Seiring kemajuan zaman, penggunaan bahasa Rejang dan aksara Kaganga mulai jarang dipakai. Namun, upaya pelestarian terus dilakukan oleh pemerintah, komunitas budaya, dan generasi muda yang bangga akan warisannya.

Budaya Rejang tetap relevan hingga kini karena nilai-nilainya universal: kebersamaan, hormat kepada orang tua, dan keselarasan dengan alam. Nilai-nilai ini penting bagi generasi muda untuk menjaga identitas di tengah globalisasi.

Penutup

Budaya Rejang bukan sekadar peninggalan masa lalu, melainkan cermin kearifan dan jati diri masyarakat Bengkulu. Saat seorang siswa menulis huruf “Ka” dari Aksara Kaganga, sesungguhnya ia sedang menghidupkan kembali sejarah panjang suku yang penuh makna.

Mari kita kenali dan lestarikan budaya lokal kita—karena dari sanalah akar kebanggaan sebagai bangsa tumbuh kuat dan tidak mudah goyah oleh waktu.


Daftar Referensi

Agus, I. (2013). Aksara Ka-Ga-Nga: Identitas dan Tradisi Literasi Masyarakat Bengkulu. Jurnal Humaniora, Universitas Indonesia.

Departemen Pendidikan dan Kebudayaan Republik Indonesia. (1996). Ensiklopedi Suku Bangsa di Indonesia. Jakarta: Depdikbud.

Dinas Pendidikan dan Kebudayaan Kabupaten Rejang Lebong. (2019). Modul Muatan Lokal Aksara Kaganga. Curup: Disdikbud Rejang Lebong.

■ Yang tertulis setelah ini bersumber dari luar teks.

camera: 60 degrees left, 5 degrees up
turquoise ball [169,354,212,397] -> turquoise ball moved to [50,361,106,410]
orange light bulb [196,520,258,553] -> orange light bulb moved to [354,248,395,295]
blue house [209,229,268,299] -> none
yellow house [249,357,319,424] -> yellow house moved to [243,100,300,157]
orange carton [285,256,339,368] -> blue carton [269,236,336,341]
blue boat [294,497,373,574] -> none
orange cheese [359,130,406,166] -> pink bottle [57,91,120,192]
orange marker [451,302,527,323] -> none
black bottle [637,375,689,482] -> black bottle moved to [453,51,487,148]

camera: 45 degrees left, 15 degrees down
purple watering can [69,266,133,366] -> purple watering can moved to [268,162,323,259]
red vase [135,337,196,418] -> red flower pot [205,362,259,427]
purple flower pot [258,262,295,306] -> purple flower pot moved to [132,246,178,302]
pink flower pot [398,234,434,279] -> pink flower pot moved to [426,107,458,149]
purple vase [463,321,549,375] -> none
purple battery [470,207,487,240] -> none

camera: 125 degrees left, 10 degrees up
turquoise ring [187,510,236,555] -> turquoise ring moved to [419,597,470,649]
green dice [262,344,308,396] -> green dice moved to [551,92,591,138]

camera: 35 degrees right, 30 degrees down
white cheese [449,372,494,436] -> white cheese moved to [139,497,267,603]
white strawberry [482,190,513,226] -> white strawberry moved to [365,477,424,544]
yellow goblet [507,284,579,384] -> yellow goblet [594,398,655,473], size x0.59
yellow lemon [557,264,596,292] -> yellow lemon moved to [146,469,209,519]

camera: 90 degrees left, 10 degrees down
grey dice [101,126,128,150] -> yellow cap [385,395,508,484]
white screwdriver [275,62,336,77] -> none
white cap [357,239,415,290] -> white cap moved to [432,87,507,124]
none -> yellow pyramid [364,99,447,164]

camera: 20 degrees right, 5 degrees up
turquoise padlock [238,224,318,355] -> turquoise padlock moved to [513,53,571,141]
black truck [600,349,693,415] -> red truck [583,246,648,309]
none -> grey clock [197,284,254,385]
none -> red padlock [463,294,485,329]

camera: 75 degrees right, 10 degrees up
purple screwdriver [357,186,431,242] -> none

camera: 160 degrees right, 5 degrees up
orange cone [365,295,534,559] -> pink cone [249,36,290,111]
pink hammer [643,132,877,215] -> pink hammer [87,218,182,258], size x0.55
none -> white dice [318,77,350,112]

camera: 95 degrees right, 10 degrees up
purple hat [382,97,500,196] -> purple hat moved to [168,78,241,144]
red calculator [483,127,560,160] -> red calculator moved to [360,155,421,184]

Fitriani, D. & Yuliani, E. (2021). Pelestarian Aksara Kaganga sebagai Identitas Budaya Rejang Lebong. Jurnal Pendidikan dan Kebudayaan Daerah, Vol. 5 No. 2.

Hidayat, R. (2017). Sistem Sosial dan Struktur Adat Masyarakat Rejang di Bengkulu. Jurnal Antropologi Indonesia, Universitas Indonesia.

Nasution, S. (2020). Kehidupan Sosial dan Tradisi Pernikahan Suku Rejang di Bengkulu. Jurnal Kebudayaan Nusantara, Vol. 4 No. 1.

Pemerintah Provinsi Bengkulu. (2022). Warisan Budaya Takbenda Indonesia: Aksara Kaganga dan Tari Kejai. Kementerian Pendidikan, Kebudayaan, Riset, dan Teknologi RI.

Suharto, A. & Mansyur, S. (2015). Naskah dan Aksara Tradisional Sumatera Bagian Selatan. Jakarta: Balai Litbang Lektur dan Khazanah Keagamaan Kementerian Agama RI.

Tempo.co. (2023, 12 Juni). “Mengenal Suku Rejang, Suku Tertua di Bengkulu dengan Aksara Kaganga yang Unik.” 

Wikipedia Bahasa Indonesia. (2024). “Suku Rejang.” Wikipedia.org.